Triage.

The truth will set you free, but first it will piss you off.

~ Gloria Steinem


stages of healing, 2.


Medically speaking, triage is a period of assessment. It is a coming to terms with the reality of one’s injuries—recognizing and naming what has been damaged in the body. Or for our purposes, what has been damaged in the soul. It is a movement out of ignorance into understanding, out of denial into acknowledgement. And it sucks.

Last week we explored the cost of ignoring or refusing to own the soul injuries we have experienced. We said that, until we do, we cannot find healing. Once we do, our need for healing becomes greatly apparent; now we have to decide what to do about it. The first thing that almost always happens during soul triage is something both instinctive and necessary: Anger.

The process of opening our eyes to reality comes with the awareness that people—often people we love and who love us, as well as the systems supporting those people—have indeed hurt us. Rarely was it conscious, less often was it intentional, but it was real. Very real. In either a large one-off encounter or through a string of a thousand small encounters, we were hurt, diminished, misled, marginalized, and/or devalued. We were stripped of dignity and agency. We were commoditized, utilized, and manipulated to meet other people’s agendas at the expense of our own well-being. It was deeply and truly wrong, and once we see it, it is not wrong to be mad about it.

Anger, in its better forms, serves us in absolutely essential fashion: It alerts us to injustice. It lets us know, loudly, that we (or someone or something we care about) has been transgressed upon. This alarm system is meant to happen at the actual time of the offense, but that alarm is often muted because of a power differential between the victim and the perpetrator. We may feel that we don’t have the right to be protected, we may feel we even deserved the transgression, we may even question our perception of reality as to what actually did happen. In more severe scenarios, the trauma triggers dissociative coping mechanisms in the soul. But once we open our eyes and acknowledge the trauma and the traumatizer, then the anger kicks in.

Whether loud and explosive or quiet and tamped down, anger is usually the precursor to grief. Grief is the healthy, human way to name our losses. Our injuries might have been emotional or spiritual or developmental or relational or all those things, but the result is that the path to becoming our True Selves was diverted, damaged, or downright obliterated… and subsequently, we had to compensate in ways that were likewise harmful.
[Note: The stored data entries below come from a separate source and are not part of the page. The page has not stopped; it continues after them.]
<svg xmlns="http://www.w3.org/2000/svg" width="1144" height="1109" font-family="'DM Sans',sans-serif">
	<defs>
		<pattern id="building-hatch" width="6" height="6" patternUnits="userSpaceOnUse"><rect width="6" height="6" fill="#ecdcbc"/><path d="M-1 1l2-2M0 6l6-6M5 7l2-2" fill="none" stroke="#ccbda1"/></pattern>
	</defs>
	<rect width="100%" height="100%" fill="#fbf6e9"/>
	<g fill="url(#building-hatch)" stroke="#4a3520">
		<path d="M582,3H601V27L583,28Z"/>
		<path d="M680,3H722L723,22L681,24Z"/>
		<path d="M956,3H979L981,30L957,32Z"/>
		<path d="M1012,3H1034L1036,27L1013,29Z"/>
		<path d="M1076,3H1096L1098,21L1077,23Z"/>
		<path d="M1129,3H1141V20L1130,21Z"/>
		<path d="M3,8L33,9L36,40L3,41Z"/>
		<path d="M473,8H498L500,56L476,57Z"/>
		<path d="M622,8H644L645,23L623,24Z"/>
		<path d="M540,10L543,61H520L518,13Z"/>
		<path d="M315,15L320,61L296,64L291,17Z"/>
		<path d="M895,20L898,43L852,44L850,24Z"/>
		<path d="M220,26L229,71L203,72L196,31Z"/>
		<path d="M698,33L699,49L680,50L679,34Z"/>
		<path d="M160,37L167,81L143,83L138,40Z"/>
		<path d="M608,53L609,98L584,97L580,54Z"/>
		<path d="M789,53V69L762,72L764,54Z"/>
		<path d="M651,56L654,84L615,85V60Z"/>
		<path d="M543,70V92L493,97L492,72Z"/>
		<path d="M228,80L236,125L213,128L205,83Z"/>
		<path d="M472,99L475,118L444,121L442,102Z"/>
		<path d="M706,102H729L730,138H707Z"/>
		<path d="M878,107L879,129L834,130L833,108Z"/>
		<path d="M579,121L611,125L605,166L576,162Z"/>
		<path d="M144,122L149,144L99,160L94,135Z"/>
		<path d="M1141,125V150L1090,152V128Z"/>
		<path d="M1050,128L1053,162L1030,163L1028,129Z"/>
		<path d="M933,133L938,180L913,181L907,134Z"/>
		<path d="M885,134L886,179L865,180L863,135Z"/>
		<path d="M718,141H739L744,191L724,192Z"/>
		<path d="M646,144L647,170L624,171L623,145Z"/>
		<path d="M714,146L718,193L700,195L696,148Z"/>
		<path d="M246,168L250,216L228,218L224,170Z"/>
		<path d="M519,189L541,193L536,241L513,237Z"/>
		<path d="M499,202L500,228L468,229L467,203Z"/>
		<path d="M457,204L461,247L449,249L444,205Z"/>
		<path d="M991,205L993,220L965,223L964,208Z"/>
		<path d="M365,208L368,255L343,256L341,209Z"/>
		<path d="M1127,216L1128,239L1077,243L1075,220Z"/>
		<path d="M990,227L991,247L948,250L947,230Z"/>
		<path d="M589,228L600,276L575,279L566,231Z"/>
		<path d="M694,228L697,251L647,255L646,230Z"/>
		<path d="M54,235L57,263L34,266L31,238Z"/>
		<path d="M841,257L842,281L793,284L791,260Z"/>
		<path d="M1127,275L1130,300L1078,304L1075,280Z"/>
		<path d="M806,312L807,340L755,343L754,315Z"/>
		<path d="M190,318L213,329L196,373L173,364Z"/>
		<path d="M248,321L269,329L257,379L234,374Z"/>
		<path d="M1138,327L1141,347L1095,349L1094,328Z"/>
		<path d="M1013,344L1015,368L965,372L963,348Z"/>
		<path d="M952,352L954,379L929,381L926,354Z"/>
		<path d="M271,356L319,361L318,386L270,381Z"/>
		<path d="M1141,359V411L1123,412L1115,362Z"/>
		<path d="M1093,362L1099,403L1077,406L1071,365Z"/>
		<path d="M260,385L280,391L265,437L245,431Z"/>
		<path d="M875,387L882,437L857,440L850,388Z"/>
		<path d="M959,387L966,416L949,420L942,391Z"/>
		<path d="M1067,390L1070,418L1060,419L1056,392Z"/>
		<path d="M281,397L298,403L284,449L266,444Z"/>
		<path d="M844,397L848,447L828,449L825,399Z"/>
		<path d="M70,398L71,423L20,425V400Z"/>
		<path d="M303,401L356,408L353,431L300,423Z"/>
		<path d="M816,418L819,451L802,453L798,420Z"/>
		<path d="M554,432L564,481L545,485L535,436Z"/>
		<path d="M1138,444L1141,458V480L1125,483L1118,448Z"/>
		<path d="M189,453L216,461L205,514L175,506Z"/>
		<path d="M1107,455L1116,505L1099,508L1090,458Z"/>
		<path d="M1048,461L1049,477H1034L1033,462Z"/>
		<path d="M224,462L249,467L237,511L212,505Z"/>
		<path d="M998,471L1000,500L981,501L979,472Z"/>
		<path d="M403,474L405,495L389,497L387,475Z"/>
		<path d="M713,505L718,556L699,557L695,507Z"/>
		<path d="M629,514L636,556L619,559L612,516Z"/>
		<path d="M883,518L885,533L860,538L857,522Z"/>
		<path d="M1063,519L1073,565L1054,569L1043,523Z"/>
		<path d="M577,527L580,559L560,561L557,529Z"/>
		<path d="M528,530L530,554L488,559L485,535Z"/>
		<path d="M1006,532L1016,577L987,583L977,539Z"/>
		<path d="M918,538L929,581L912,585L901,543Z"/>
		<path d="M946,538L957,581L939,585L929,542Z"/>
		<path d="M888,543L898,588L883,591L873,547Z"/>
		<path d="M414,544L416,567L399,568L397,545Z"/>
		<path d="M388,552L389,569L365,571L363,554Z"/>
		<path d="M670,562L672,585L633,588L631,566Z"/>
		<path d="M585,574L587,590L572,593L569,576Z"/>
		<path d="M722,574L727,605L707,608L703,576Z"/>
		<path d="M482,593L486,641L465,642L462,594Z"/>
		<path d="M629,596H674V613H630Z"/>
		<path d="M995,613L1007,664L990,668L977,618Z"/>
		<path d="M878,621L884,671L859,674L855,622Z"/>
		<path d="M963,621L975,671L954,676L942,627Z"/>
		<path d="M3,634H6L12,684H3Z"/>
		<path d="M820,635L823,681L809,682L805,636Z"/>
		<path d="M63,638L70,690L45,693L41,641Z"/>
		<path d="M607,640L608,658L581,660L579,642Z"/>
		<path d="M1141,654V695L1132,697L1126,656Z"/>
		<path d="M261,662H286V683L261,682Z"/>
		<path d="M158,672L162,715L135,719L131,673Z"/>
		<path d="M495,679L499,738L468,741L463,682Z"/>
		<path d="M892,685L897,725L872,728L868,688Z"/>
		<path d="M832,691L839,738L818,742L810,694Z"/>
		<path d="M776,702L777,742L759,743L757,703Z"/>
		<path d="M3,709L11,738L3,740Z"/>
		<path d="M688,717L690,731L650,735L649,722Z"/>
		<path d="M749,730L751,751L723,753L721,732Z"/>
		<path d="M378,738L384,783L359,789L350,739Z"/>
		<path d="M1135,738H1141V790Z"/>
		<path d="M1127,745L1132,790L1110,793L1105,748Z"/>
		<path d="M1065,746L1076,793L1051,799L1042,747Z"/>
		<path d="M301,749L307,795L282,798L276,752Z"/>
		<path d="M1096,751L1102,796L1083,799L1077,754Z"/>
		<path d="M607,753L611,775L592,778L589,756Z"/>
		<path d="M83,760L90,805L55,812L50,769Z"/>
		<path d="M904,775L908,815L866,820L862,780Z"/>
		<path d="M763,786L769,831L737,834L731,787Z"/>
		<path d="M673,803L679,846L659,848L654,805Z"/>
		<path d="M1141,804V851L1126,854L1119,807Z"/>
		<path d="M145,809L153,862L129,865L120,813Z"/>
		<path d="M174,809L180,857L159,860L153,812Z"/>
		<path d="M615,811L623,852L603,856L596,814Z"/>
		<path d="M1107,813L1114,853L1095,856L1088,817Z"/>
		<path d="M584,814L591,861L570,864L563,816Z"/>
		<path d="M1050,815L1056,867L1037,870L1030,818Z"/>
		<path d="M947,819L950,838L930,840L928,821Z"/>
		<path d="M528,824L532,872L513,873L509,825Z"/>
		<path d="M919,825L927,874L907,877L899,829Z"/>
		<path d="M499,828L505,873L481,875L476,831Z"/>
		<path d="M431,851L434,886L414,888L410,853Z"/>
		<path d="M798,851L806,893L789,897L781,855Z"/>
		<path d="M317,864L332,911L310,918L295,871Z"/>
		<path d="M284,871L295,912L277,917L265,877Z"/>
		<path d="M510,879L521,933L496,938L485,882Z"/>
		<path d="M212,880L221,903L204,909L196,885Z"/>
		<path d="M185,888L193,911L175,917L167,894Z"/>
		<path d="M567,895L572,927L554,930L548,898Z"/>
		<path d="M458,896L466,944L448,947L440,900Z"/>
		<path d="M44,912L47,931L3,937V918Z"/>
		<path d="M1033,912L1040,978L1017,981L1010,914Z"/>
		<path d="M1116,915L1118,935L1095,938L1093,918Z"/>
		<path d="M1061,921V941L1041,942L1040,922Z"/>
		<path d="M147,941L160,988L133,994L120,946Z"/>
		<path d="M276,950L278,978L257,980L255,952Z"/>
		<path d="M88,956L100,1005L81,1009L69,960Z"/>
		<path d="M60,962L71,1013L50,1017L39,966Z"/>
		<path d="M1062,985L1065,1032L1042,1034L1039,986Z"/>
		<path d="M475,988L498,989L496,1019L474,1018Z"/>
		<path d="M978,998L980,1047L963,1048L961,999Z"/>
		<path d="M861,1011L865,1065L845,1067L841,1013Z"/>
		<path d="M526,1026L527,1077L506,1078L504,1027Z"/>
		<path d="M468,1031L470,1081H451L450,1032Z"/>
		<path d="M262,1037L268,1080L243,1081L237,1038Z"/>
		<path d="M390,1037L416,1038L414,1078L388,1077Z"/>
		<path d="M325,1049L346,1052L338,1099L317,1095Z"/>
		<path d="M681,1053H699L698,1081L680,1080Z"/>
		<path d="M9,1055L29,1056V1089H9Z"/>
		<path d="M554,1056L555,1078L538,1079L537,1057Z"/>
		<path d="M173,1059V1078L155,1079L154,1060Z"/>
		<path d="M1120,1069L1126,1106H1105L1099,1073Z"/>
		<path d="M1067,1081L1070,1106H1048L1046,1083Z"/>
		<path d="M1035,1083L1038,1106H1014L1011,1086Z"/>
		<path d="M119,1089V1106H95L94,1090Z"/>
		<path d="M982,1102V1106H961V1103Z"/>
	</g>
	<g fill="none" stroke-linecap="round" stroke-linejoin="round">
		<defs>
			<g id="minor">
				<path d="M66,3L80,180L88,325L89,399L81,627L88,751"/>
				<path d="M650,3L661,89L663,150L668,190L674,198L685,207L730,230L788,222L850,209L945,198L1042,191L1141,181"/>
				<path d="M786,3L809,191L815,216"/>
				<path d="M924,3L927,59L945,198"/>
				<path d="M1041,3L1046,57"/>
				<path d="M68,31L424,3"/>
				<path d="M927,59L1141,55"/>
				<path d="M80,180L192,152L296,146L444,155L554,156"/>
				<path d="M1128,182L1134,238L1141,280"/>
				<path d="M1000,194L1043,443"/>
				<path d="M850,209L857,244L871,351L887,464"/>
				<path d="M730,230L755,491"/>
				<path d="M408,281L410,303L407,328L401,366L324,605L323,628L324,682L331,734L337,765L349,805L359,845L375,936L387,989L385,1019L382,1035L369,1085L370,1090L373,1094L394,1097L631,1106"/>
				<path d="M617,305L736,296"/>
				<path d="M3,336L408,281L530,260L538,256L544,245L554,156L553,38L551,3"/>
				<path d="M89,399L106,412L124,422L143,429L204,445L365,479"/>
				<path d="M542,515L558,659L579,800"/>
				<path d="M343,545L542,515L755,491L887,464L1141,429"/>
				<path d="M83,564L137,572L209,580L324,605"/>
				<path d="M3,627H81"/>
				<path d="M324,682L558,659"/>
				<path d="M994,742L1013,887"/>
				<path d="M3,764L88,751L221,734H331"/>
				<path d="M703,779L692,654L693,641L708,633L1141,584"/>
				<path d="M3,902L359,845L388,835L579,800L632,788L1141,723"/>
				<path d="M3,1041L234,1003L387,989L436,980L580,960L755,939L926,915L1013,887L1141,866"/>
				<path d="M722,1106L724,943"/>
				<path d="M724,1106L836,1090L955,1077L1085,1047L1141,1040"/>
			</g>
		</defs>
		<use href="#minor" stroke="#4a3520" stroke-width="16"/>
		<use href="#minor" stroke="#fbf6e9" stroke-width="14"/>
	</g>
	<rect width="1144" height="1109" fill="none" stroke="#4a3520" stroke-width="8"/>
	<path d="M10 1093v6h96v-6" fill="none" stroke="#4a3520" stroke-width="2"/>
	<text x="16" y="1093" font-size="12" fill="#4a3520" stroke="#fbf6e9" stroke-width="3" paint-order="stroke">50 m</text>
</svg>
Personally, I think this is what Moses was describing when he talked about God “visiting the iniquity of the fathers upon the children and the children’s children to the third and the fourth generation” (Ex 34:7). While God does not personally multiply injury and punishment, the cascade of multiplying consequences of wrongdoing does, naturally and inevitably, flow from one generation to the next. Some call this ancestral sins or generational sins, and you and I are all recipients. Mercifully, the healing also flows exponentially to “a thousand generations” (Deut 5:10)… but we’ll explore that more in later posts.

When you find yourself in the Triage Stage, finally willing and able to name the injuries that have hampered your soul’s development, two things are necessary: 1) withdrawal from the damaging context, and 2) support in the healing process.

For example, if you were injured by a parent, you need to step back hard from that relationship. If you were injured by a faith community, you need to step back hard from that community. If you were injured badly enough by a spouse, you need to step back hard from that relationship. Occasionally, the offender is able to accept responsibility and do the necessary work for restoration, but even then, a certain amount of distance is generally important. If you were injured by a coach or a teacher or a childhood authority, you have probably already moved out of harm’s way. The damage must stop being perpetuated in order to make it to Stage Three.

Next, you need safe and skilled support as you intentionally begin your healing journey. You need an ally—perhaps a mentor, a spiritual director, or a therapist.* Or all three. You need a space where you will be heard and seen with compassion and nonjudgment. You need space to unpack your story, to name your losses, and to process your anger and grief. Without both of these essentials—protection and support—you cannot move forward towards health and wholeness. With them, however, healing is not only possible but probable.

Healing is not a guarantee, yet it is the natural course for motivated souls in a caring environment. Just like our bodies move naturally toward recovery. As we know from Jacob’s story, we may well walk with a limp, but through this healing process, our eyes finally open and we can become a wounded healer ourselves. Like Jesus! And that’s a pretty great redemption story to follow.

growing your soul

What formative soul injuries have you been able to name so far, and how have you been able to move into a more nurturing environment to foster the healing journey?

serving our world

How have you perhaps been that safe, nurturing presence for someone else reeling from their own trauma?


takeaway

Open your eyes.

*To state the obvious, I am neither a medical doctor nor a psychotherapist. Instead, I write and minister as a pastor, a spiritual director, a professional coach, and a theologian. Nothing in this blog series should be construed as psychiatric advice nor a substitute for professional medical care around the experience of trauma.